- _Problem to solve_: Copy every line of the entries below without any change.

[Dataset items]
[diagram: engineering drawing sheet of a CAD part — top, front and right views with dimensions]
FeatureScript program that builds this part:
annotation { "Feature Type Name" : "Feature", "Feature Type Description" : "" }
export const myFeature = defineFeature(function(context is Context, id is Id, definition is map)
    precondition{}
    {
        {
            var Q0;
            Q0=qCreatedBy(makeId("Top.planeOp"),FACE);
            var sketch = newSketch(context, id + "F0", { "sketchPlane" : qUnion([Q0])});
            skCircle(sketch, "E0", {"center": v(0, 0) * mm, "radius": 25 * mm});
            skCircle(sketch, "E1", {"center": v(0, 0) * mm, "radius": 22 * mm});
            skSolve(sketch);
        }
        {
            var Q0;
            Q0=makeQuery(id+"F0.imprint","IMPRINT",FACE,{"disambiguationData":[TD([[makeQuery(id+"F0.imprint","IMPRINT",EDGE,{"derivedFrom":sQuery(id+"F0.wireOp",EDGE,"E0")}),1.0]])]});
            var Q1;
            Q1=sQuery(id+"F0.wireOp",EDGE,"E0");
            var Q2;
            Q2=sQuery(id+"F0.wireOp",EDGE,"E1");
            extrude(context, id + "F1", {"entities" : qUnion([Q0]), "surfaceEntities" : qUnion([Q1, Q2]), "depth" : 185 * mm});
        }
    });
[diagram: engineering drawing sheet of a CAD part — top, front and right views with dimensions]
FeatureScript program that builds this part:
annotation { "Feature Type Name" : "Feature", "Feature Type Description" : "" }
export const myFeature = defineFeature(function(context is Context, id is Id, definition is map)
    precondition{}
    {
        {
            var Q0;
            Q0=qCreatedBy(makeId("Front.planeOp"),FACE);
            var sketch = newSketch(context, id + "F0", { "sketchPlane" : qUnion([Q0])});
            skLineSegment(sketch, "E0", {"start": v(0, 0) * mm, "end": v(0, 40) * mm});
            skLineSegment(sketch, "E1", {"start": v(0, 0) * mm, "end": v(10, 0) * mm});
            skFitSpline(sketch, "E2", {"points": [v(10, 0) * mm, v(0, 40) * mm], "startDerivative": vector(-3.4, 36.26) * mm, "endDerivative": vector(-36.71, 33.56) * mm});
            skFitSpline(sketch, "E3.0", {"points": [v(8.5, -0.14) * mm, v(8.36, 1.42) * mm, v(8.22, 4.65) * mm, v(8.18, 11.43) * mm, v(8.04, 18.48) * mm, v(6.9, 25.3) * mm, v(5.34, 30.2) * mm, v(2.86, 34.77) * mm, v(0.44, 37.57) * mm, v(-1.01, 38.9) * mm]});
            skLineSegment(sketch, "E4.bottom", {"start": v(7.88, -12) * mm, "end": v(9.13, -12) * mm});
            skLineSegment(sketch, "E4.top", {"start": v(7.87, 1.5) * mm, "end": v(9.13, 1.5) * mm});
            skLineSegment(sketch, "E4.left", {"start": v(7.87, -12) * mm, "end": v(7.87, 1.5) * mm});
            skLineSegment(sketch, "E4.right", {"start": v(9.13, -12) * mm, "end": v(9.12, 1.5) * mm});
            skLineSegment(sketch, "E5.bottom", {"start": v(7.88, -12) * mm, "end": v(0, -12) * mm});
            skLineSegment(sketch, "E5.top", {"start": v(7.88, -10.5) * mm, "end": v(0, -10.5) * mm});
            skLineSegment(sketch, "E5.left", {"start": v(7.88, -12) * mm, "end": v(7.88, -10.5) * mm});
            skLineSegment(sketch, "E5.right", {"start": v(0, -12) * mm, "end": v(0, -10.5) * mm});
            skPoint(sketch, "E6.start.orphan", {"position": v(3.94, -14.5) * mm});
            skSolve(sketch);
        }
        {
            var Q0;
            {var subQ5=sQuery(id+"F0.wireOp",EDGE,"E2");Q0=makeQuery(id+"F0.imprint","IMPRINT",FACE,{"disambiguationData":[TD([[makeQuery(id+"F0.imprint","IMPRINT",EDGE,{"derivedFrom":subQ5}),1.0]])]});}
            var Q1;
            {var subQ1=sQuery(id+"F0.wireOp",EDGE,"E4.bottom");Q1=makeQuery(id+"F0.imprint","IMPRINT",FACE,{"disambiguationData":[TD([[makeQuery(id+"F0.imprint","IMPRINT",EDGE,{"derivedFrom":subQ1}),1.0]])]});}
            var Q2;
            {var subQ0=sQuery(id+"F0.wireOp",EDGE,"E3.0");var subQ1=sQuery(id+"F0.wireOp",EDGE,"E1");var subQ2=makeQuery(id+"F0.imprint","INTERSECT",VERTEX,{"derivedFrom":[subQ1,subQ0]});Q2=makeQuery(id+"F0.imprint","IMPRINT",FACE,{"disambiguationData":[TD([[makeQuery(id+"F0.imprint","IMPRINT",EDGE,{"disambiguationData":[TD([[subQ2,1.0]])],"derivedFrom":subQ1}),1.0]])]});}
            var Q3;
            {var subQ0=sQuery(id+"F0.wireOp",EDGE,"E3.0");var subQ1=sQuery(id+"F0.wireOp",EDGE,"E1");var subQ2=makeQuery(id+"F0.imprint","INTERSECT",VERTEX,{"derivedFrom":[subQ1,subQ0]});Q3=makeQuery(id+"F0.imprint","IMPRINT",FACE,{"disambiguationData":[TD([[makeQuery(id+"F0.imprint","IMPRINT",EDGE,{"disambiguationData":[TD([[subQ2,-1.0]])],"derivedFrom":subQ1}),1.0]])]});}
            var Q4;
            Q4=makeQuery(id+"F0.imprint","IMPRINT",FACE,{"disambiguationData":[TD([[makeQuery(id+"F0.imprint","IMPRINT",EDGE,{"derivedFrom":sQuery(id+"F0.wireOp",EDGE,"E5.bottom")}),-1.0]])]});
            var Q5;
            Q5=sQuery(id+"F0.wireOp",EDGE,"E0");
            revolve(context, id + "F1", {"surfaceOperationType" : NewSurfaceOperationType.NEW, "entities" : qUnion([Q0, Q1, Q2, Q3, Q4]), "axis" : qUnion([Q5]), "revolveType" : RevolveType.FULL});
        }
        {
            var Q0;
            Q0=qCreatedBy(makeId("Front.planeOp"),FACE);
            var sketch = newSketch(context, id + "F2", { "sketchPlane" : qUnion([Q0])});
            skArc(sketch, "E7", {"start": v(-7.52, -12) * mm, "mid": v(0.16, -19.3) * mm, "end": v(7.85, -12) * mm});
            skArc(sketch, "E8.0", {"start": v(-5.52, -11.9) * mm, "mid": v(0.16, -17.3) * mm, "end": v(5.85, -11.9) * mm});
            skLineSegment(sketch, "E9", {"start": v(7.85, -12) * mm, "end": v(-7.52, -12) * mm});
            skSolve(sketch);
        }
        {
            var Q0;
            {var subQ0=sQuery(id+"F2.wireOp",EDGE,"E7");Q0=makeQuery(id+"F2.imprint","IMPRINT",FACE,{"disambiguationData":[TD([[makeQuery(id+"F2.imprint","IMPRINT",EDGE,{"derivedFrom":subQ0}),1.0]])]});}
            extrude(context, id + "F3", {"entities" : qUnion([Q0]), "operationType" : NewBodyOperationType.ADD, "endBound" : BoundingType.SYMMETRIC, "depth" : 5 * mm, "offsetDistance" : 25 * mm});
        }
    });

- _Result of the exercise_:
[diagram: engineering drawing sheet of a CAD part — top, front and right views with dimensions]
FeatureScript program that builds this part:
annotation { "Feature Type Name" : "Feature", "Feature Type Description" : "" }
export const myFeature = defineFeature(function(context is Context, id is Id, definition is map)
    precondition{}
    {
        {
            var Q0;
            Q0=qCreatedBy(makeId("Top.planeOp"),FACE);
            var sketch = newSketch(context, id + "F0", { "sketchPlane" : qUnion([Q0])});
            skCircle(sketch, "E0", {"center": v(0, 0) * mm, "radius": 25 * mm});
            skCircle(sketch, "E1", {"center": v(0, 0) * mm, "radius": 22 * mm});
            skSolve(sketch);
        }
        {
            var Q0;
            Q0=makeQuery(id+"F0.imprint","IMPRINT",FACE,{"disambiguationData":[TD([[makeQuery(id+"F0.imprint","IMPRINT",EDGE,{"derivedFrom":sQuery(id+"F0.wireOp",EDGE,"E0")}),1.0]])]});
            var Q1;
            Q1=sQuery(id+"F0.wireOp",EDGE,"E0");
            var Q2;
            Q2=sQuery(id+"F0.wireOp",EDGE,"E1");
            extrude(context, id + "F1", {"entities" : qUnion([Q0]), "surfaceEntities" : qUnion([Q1, Q2]), "depth" : 185 * mm});
        }
    });
[diagram: engineering drawing sheet of a CAD part — top, front and right views with dimensions]
FeatureScript program that builds this part:
annotation { "Feature Type Name" : "Feature", "Feature Type Description" : "" }
export const myFeature = defineFeature(function(context is Context, id is Id, definition is map)
    precondition{}
    {
        {
            var Q0;
            Q0=qCreatedBy(makeId("Front.planeOp"),FACE);
            var sketch = newSketch(context, id + "F0", { "sketchPlane" : qUnion([Q0])});
            skLineSegment(sketch, "E0", {"start": v(0, 0) * mm, "end": v(0, 40) * mm});
            skLineSegment(sketch, "E1", {"start": v(0, 0) * mm, "end": v(10, 0) * mm});
            skFitSpline(sketch, "E2", {"points": [v(10, 0) * mm, v(0, 40) * mm], "startDerivative": vector(-3.4, 36.26) * mm, "endDerivative": vector(-36.71, 33.56) * mm});
            skFitSpline(sketch, "E3.0", {"points": [v(8.5, -0.14) * mm, v(8.36, 1.42) * mm, v(8.22, 4.65) * mm, v(8.18, 11.43) * mm, v(8.04, 18.48) * mm, v(6.9, 25.3) * mm, v(5.34, 30.2) * mm, v(2.86, 34.77) * mm, v(0.44, 37.57) * mm, v(-1.01, 38.9) * mm]});
            skLineSegment(sketch, "E4.bottom", {"start": v(7.88, -12) * mm, "end": v(9.13, -12) * mm});
            skLineSegment(sketch, "E4.top", {"start": v(7.87, 1.5) * mm, "end": v(9.13, 1.5) * mm});
            skLineSegment(sketch, "E4.left", {"start": v(7.87, -12) * mm, "end": v(7.87, 1.5) * mm});
            skLineSegment(sketch, "E4.right", {"start": v(9.13, -12) * mm, "end": v(9.12, 1.5) * mm});
            skLineSegment(sketch, "E5.bottom", {"start": v(7.88, -12) * mm, "end": v(0, -12) * mm});
            skLineSegment(sketch, "E5.top", {"start": v(7.88, -10.5) * mm, "end": v(0, -10.5) * mm});
            skLineSegment(sketch, "E5.left", {"start": v(7.88, -12) * mm, "end": v(7.88, -10.5) * mm});
            skLineSegment(sketch, "E5.right", {"start": v(0, -12) * mm, "end": v(0, -10.5) * mm});
            skPoint(sketch, "E6.start.orphan", {"position": v(3.94, -14.5) * mm});
            skSolve(sketch);
        }
        {
            var Q0;
            {var subQ5=sQuery(id+"F0.wireOp",EDGE,"E2");Q0=makeQuery(id+"F0.imprint","IMPRINT",FACE,{"disambiguationData":[TD([[makeQuery(id+"F0.imprint","IMPRINT",EDGE,{"derivedFrom":subQ5}),1.0]])]});}
            var Q1;
            {var subQ1=sQuery(id+"F0.wireOp",EDGE,"E4.bottom");Q1=makeQuery(id+"F0.imprint","IMPRINT",FACE,{"disambiguationData":[TD([[makeQuery(id+"F0.imprint","IMPRINT",EDGE,{"derivedFrom":subQ1}),1.0]])]});}
            var Q2;
            {var subQ0=sQuery(id+"F0.wireOp",EDGE,"E3.0");var subQ1=sQuery(id+"F0.wireOp",EDGE,"E1");var subQ2=makeQuery(id+"F0.imprint","INTERSECT",VERTEX,{"derivedFrom":[subQ1,subQ0]});Q2=makeQuery(id+"F0.imprint","IMPRINT",FACE,{"disambiguationData":[TD([[makeQuery(id+"F0.imprint","IMPRINT",EDGE,{"disambiguationData":[TD([[subQ2,1.0]])],"derivedFrom":subQ1}),1.0]])]});}
            var Q3;
            {var subQ0=sQuery(id+"F0.wireOp",EDGE,"E3.0");var subQ1=sQuery(id+"F0.wireOp",EDGE,"E1");var subQ2=makeQuery(id+"F0.imprint","INTERSECT",VERTEX,{"derivedFrom":[subQ1,subQ0]});Q3=makeQuery(id+"F0.imprint","IMPRINT",FACE,{"disambiguationData":[TD([[makeQuery(id+"F0.imprint","IMPRINT",EDGE,{"disambiguationData":[TD([[subQ2,-1.0]])],"derivedFrom":subQ1}),1.0]])]});}
            var Q4;
            Q4=makeQuery(id+"F0.imprint","IMPRINT",FACE,{"disambiguationData":[TD([[makeQuery(id+"F0.imprint","IMPRINT",EDGE,{"derivedFrom":sQuery(id+"F0.wireOp",EDGE,"E5.bottom")}),-1.0]])]});
            var Q5;
            Q5=sQuery(id+"F0.wireOp",EDGE,"E0");
            revolve(context, id + "F1", {"surfaceOperationType" : NewSurfaceOperationType.NEW, "entities" : qUnion([Q0, Q1, Q2, Q3, Q4]), "axis" : qUnion([Q5]), "revolveType" : RevolveType.FULL});
        }
        {
            var Q0;
            Q0=qCreatedBy(makeId("Front.planeOp"),FACE);
            var sketch = newSketch(context, id + "F2", { "sketchPlane" : qUnion([Q0])});
            skArc(sketch, "E7", {"start": v(-7.52, -12) * mm, "mid": v(0.16, -19.3) * mm, "end": v(7.85, -12) * mm});
            skArc(sketch, "E8.0", {"start": v(-5.52, -11.9) * mm, "mid": v(0.16, -17.3) * mm, "end": v(5.85, -11.9) * mm});
            skLineSegment(sketch, "E9", {"start": v(7.85, -12) * mm, "end": v(-7.52, -12) * mm});
            skSolve(sketch);
        }
        {
            var Q0;
            {var subQ0=sQuery(id+"F2.wireOp",EDGE,"E7");Q0=makeQuery(id+"F2.imprint","IMPRINT",FACE,{"disambiguationData":[TD([[makeQuery(id+"F2.imprint","IMPRINT",EDGE,{"derivedFrom":subQ0}),1.0]])]});}
            extrude(context, id + "F3", {"entities" : qUnion([Q0]), "operationType" : NewBodyOperationType.ADD, "endBound" : BoundingType.SYMMETRIC, "depth" : 5 * mm, "offsetDistance" : 25 * mm});
        }
    });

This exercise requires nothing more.